**Work to be completed**
Lay out the data below, starting with the line with "Schema: each photo" and going on through the line with "0.068339, 0.686405, 0.254157]]", as a two-column CSV headed input and output, with one row per text and its answer. Put each field in quotation marks, turn line breaks into spaces, and leave the pictures out.

**Dataset content**
____
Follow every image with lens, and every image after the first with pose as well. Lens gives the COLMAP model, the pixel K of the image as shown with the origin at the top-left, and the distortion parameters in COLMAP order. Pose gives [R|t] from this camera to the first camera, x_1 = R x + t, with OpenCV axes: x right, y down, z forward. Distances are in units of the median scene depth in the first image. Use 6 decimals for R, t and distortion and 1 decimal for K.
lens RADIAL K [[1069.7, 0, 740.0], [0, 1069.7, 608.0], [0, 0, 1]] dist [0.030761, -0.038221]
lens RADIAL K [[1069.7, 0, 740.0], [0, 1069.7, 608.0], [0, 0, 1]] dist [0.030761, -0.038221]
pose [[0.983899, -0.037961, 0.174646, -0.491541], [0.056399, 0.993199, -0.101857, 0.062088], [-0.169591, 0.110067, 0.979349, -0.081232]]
____
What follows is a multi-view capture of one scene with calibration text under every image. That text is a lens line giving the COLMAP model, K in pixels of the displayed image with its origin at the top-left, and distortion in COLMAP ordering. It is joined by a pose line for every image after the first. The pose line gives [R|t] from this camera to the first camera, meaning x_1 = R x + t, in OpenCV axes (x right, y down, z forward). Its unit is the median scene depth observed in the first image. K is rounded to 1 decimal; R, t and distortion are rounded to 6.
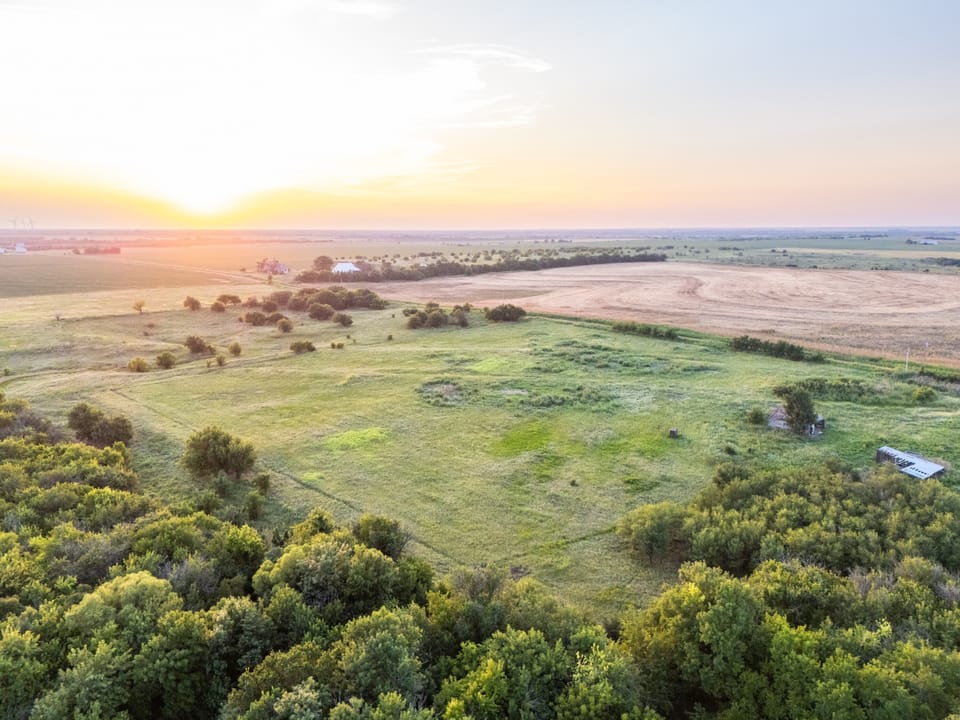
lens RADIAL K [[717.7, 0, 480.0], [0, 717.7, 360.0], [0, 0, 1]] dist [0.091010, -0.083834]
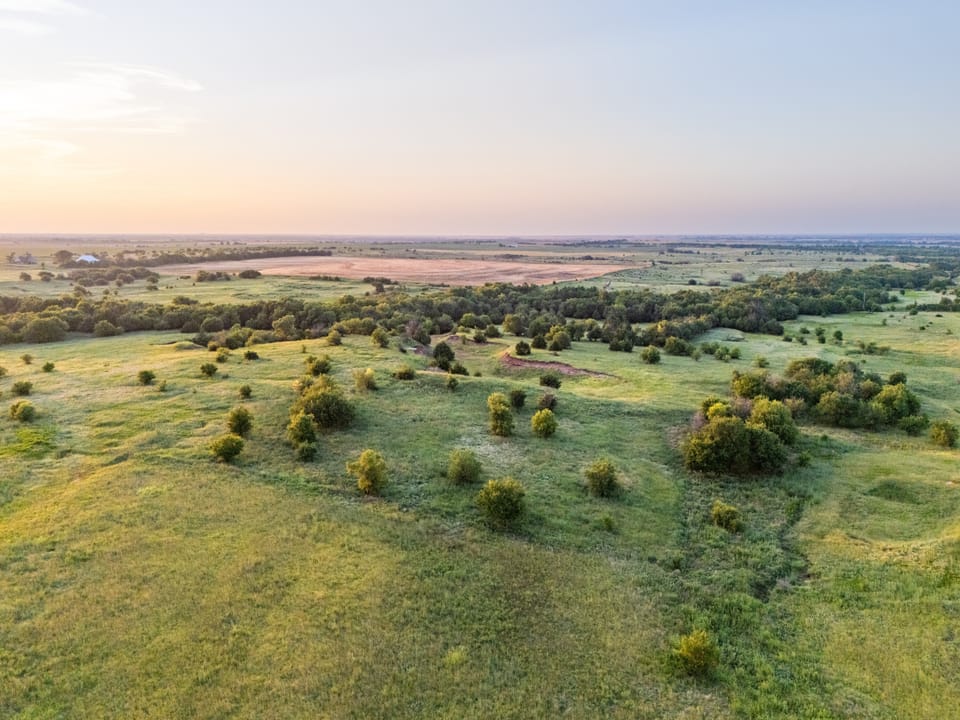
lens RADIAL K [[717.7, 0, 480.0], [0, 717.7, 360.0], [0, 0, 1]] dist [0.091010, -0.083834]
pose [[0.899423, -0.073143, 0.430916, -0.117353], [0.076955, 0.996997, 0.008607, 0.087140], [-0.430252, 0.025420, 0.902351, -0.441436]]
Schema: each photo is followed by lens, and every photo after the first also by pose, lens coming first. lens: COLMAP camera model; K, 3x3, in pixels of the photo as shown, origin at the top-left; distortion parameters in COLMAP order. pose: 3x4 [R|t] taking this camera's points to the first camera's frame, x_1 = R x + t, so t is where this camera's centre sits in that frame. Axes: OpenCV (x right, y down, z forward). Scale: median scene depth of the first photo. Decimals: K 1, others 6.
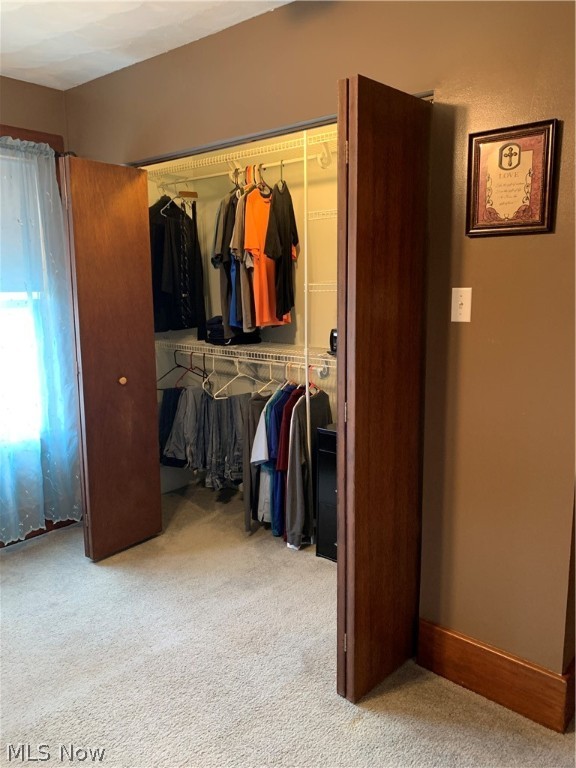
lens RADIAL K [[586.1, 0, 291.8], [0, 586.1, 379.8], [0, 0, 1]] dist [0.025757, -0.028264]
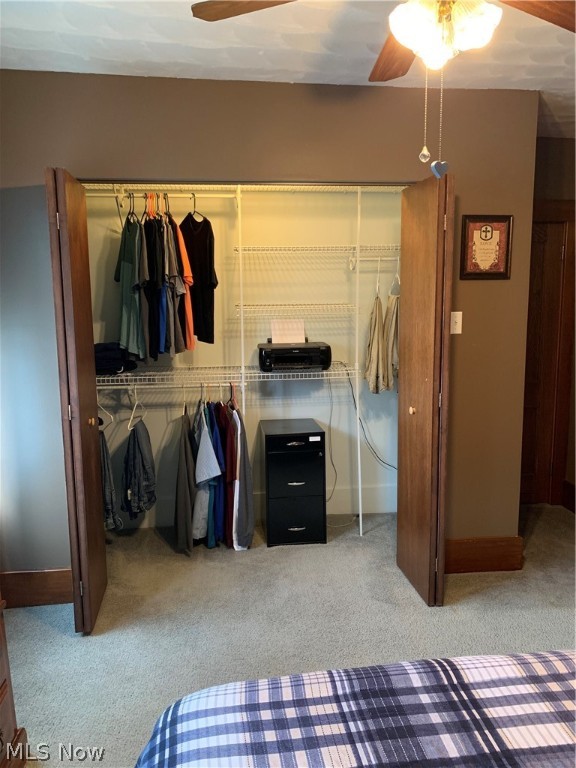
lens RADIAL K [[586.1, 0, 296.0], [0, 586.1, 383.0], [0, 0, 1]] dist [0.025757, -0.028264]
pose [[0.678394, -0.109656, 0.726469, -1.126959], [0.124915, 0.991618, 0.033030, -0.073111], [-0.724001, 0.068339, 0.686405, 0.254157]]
____
**Response**
input,output
"Schema: each photo is followed by lens, and every photo after the first also by pose, lens coming first. lens: COLMAP camera model; K, 3x3, in pixels of the photo as shown, origin at the top-left; distortion parameters in COLMAP order. pose: 3x4 [R|t] taking this camera's points to the first camera's frame, x_1 = R x + t, so t is where this camera's centre sits in that frame. Axes: OpenCV (x right, y down, z forward). Scale: median scene depth of the first photo. Decimals: K 1, others 6.","lens RADIAL K [[586.1, 0, 291.8], [0, 586.1, 379.8], [0, 0, 1]] dist [0.025757, -0.028264] lens RADIAL K [[586.1, 0, 296.0], [0, 586.1, 383.0], [0, 0, 1]] dist [0.025757, -0.028264] pose [[0.678394, -0.109656, 0.726469, -1.126959], [0.124915, 0.991618, 0.033030, -0.073111], [-0.724001, 0.068339, 0.686405, 0.254157]]"